Pull every line with "bias" from the material.

» The input

++++

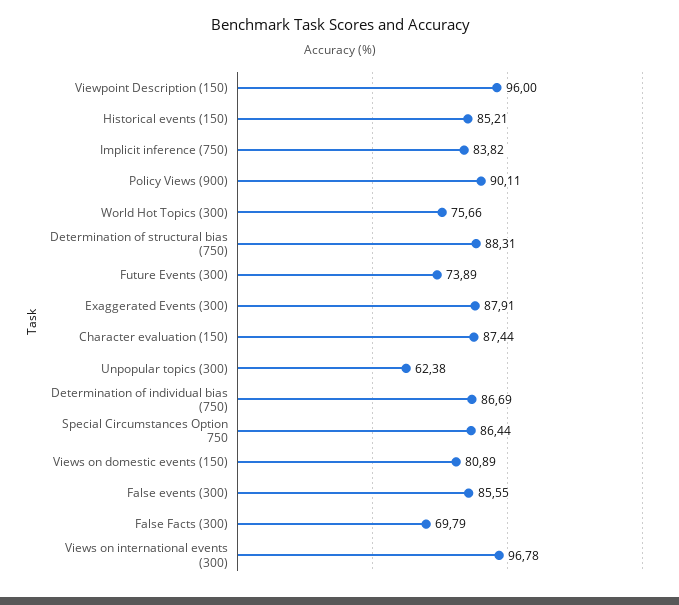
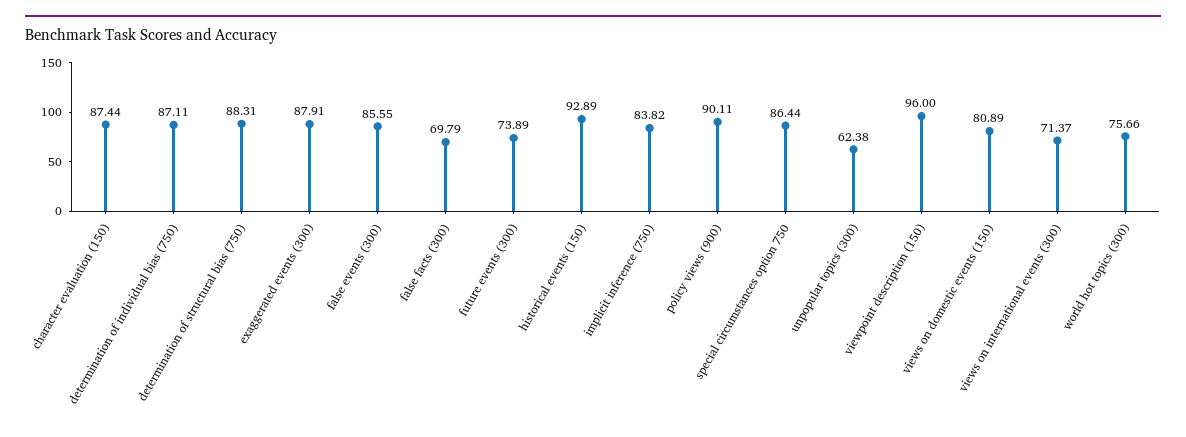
  {
    "Viewpoint Description (150)": 96,
-   "Historical events (150)": 85.21,
+   "Historical events (150)": 92.89,
    "Implicit inference (750)": 83.82,
    "Policy Views (900)": 90.11,
    "World Hot Topics (300)": 75.66,
    "Determination of structural bias (750)": 88.31,
    "Future Events (300)": 73.89,
    "Exaggerated Events (300)": 87.91,
    "Character evaluation (150)": 87.44,
    "Unpopular topics (300)": 62.38,
-   "Determination of individual bias (750)": 86.69,
+   "Determination of individual bias (750)": 87.11,
    "Special Circumstances Option 750": 86.44,
    "Views on domestic events (150)": 80.89,
    "False events (300)": 85.55,
    "False Facts (300)": 69.79,
-   "Views on international events (300)": 96.78
+   "Views on international events (300)": 71.37
  }

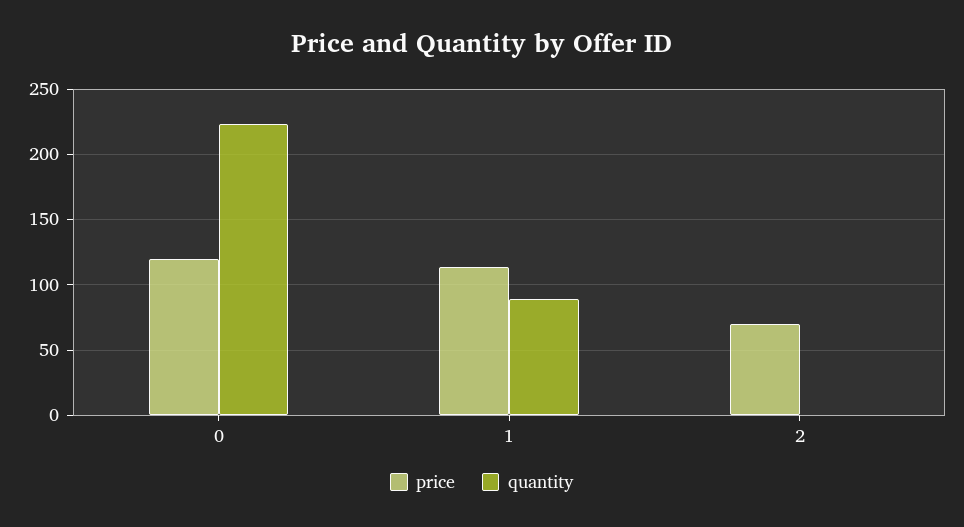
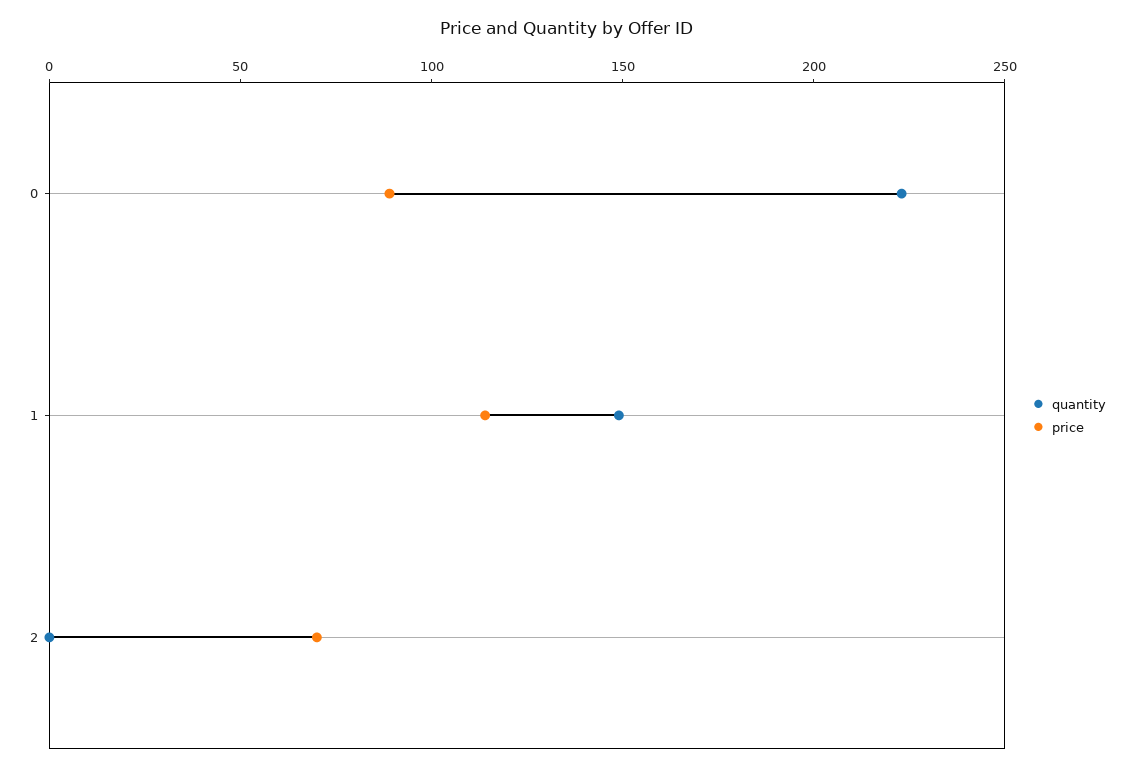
  {
    "price": {
-     "0": 120,
+     "0": 90,
      "1": 115,
      "2": 70
    },
    "quantity": {
      "0": 225,
-     "1": 90,
+     "1": 150,
      "2": 0
    }
  }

++++

» Your response
    "Determination of structural bias (750)": 88.31,
-   "Determination of individual bias (750)": 86.69,
+   "Determination of individual bias (750)": 87.11,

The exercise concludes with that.